More importantly, wear a mask CORRECTLY. If you are feeling ill or are around people who are, by wearing a mask correctly, you reduce your risk of droplets getting in through your nose and mouth. Wear disposable masks, ensuring they fit snugly about your nose and mouth. Do not put them under your chin or atop your head. Don’t wear the same mask all day. Please change it throughout the day to avoid it becoming dirty and getting small tears in it rendering it useless. Try and keep the masks in a ziplock bag and not buried deeply in your bag or knapsack.

5-GET VACCINATED

Christina Aungst and Joshua Murdock, both doctors of pharmacy, in an October 2024 article for GOODRX, wrote the updated 2023-2024 Covid 19 vaccine cuts the risk of visiting ERs, urgent care offices and being hospitalized with Covid-19 in half among those who are vaccinated. My research also informed me that while there are three types of flu vaccines available for the 2024-2025 flu season, there are NINE flu vaccination options available to include a nasal spray one. This option is often more effective in children. While it’s ideal to get vaccinated before the end of October to be on top of this year’s 40-60% effectiveness, getting vaccinated later than that is still beneficial. After five to six months, the immunity against that season’s flu virus strain begins to fade. This is why it’s essential to get vaccinated yearly. You can get the flu vaccine and the Covid-19 vaccine at the same time.
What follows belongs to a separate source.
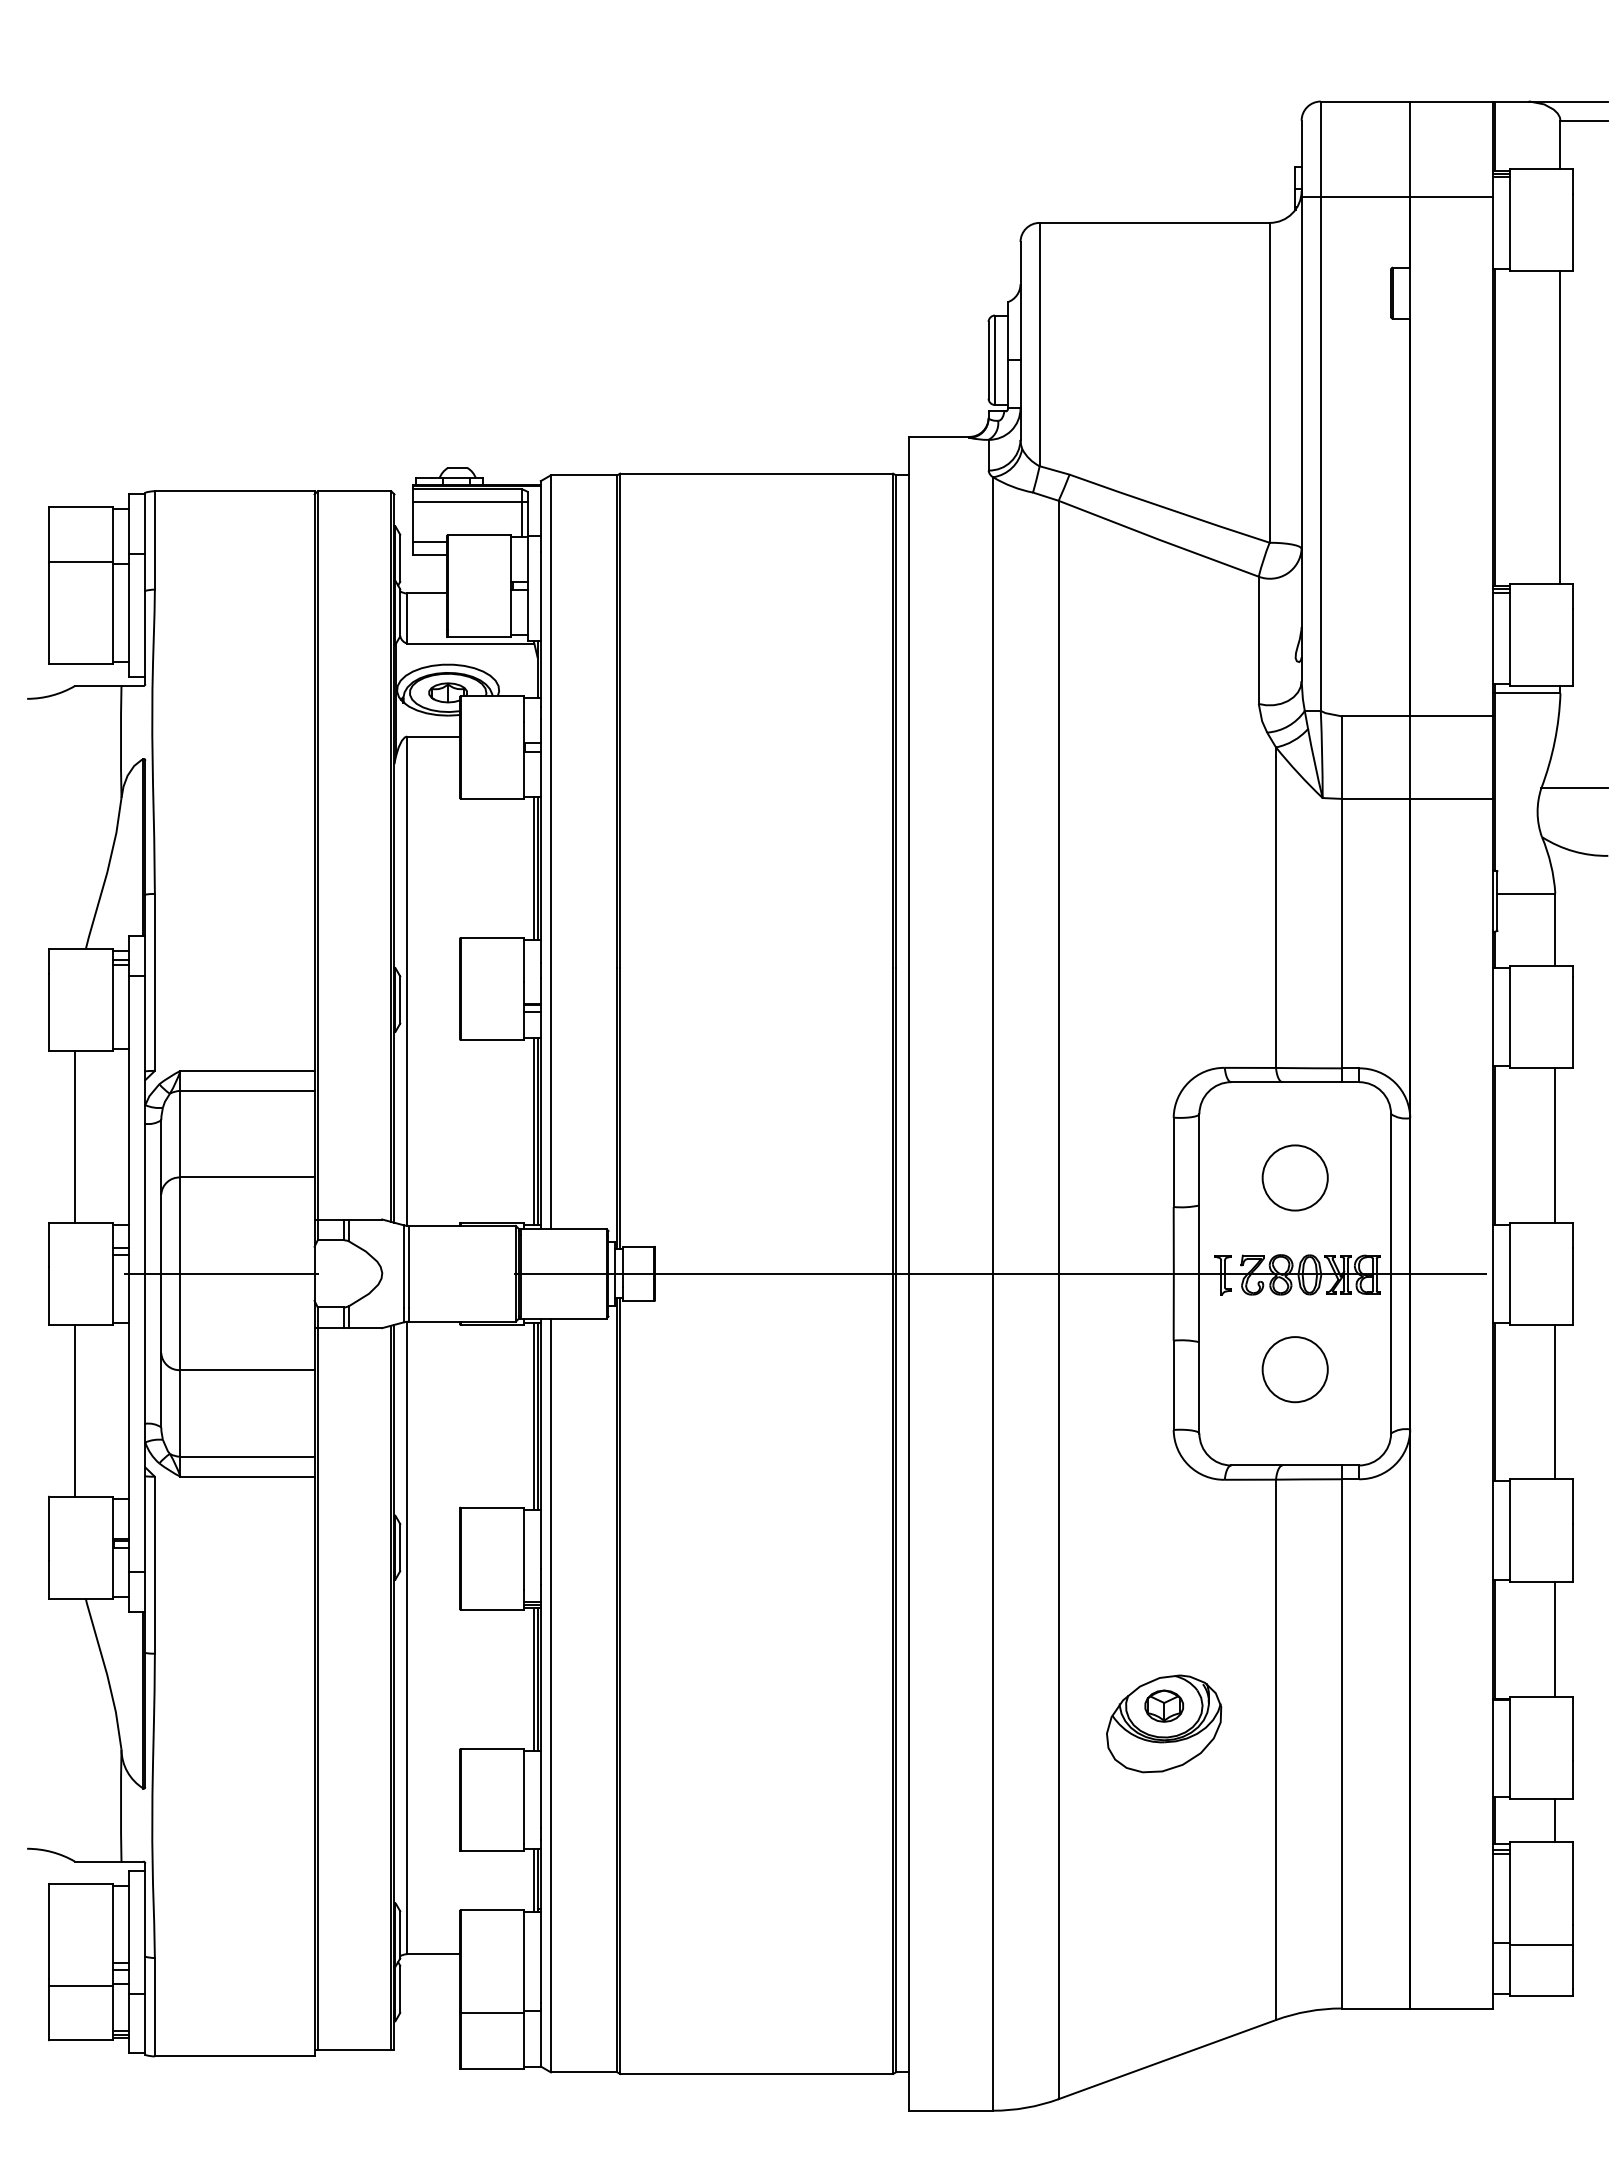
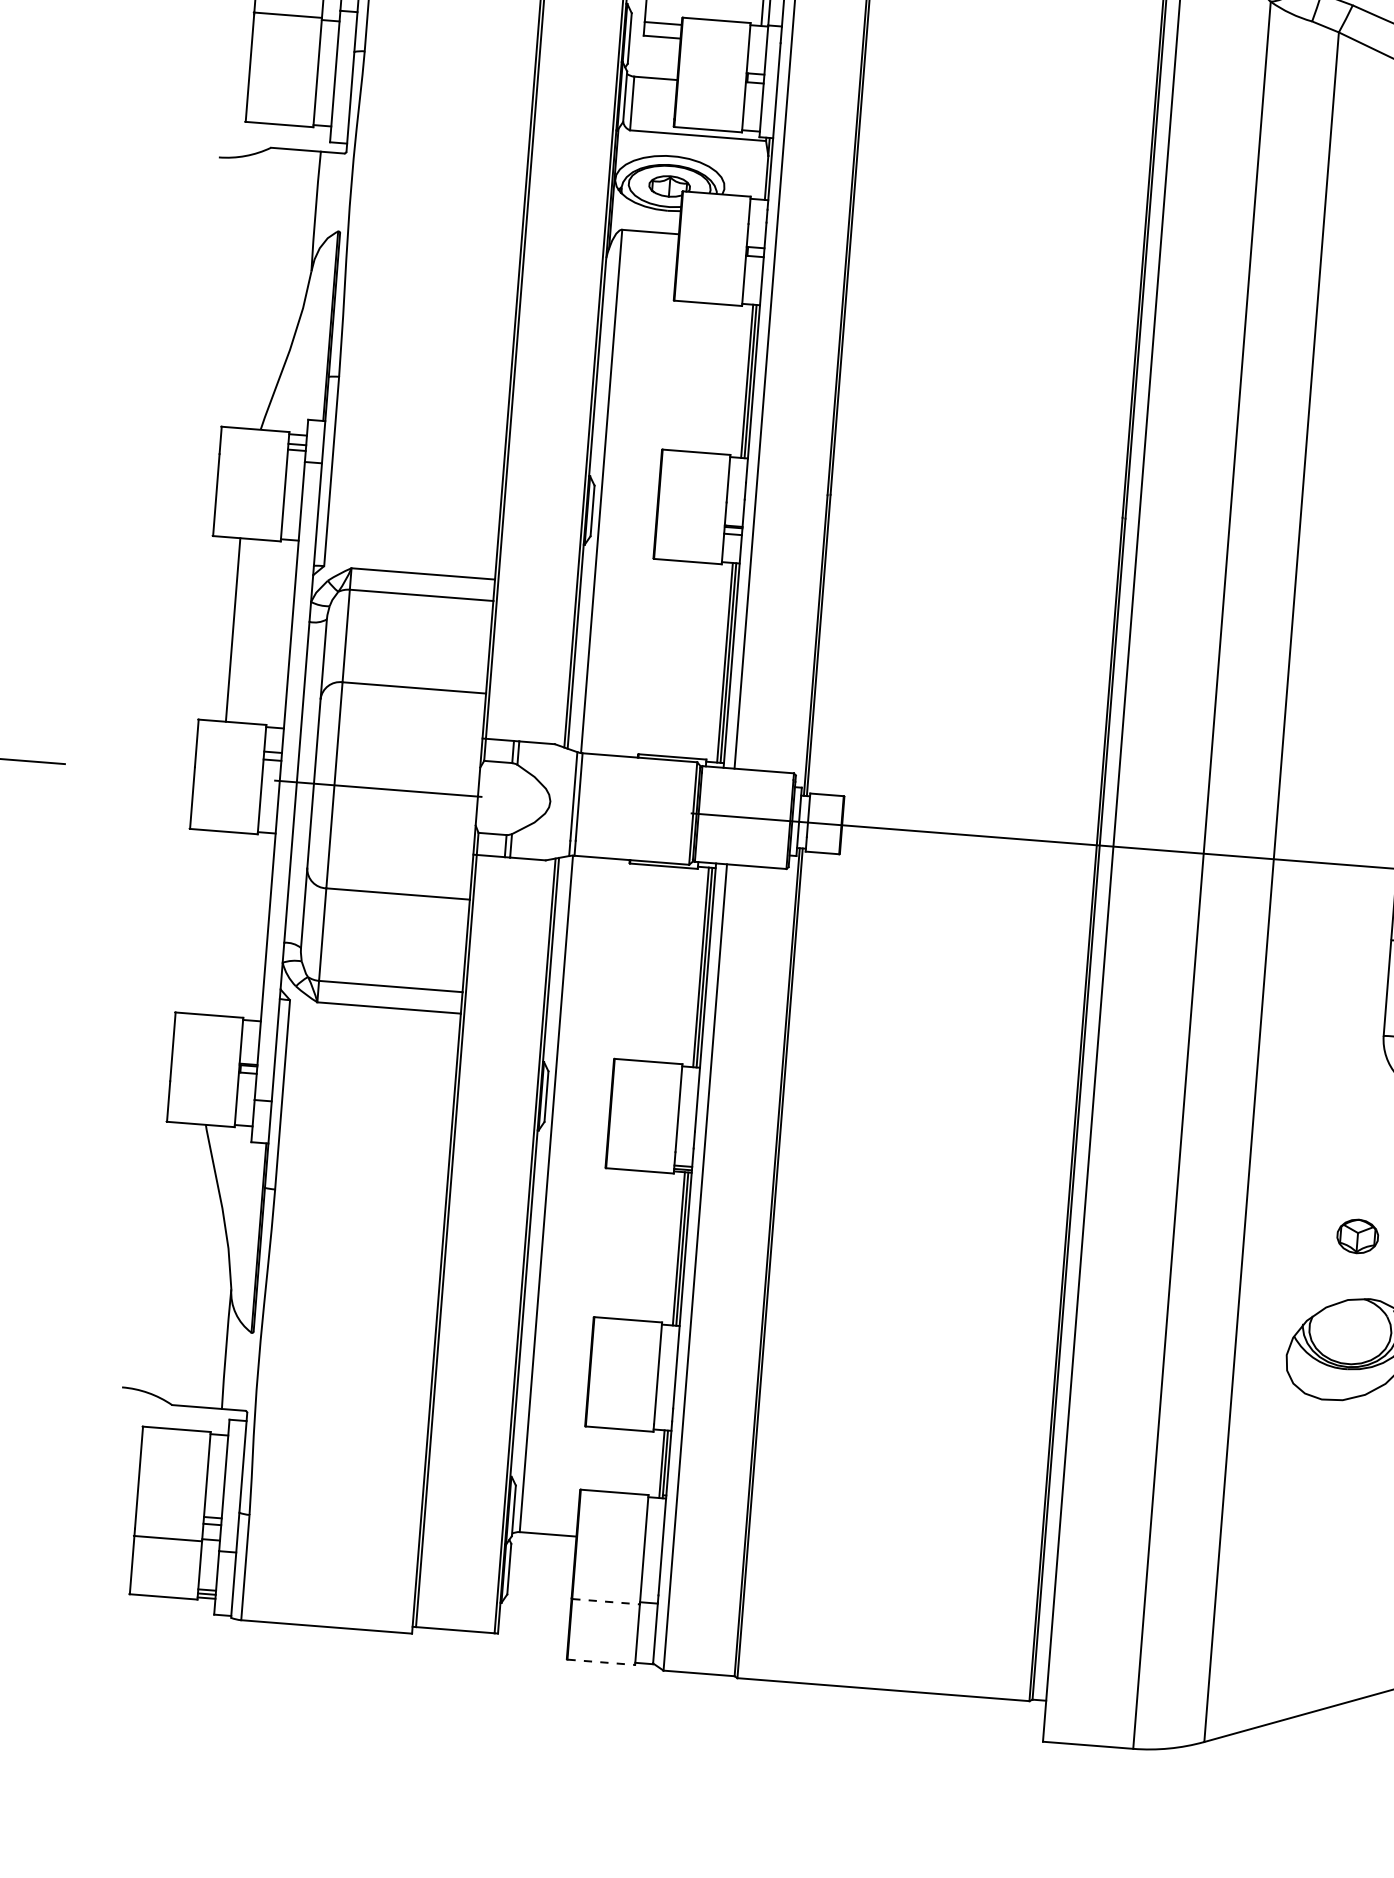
line: (74, 1410) -> (209, 922), removed
part: (1164, 1705) -> (1358, 1235), moved
line: (492, 2012) -> (606, 1601), solid -> dashed
line: (492, 2069) -> (601, 1662), solid -> dashed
6-BE PARTICULAR ABOUT VITAMIN INTAKE

In my practice, I’ve encountered patients who take a bunch of expensive vitamins believing they are getting some kind of benefit from them. While vitamins are not FDA-regulated for safety and effectiveness before being sold to the public, vitamins A and D play crucial roles in immune cell function, immune regulation and defense against infections. The recommended daily amount of vitamin A for an adult man is 900 micrograms; for an adult woman, 700 micrograms. Even though there are some differences between vitamin D and vitamin D3, the main difference is vitamin D3 is the natural form of vitamin D produced by the body from sunlight. Five thousand to 50 thousand international units of vitamin D3 is appropriate.

     The bottom line: if you want a strong immune system to help fight a cold, the flu or Covid, then maintain a healthy lifestyle via eating well, sleeping better and exercising often.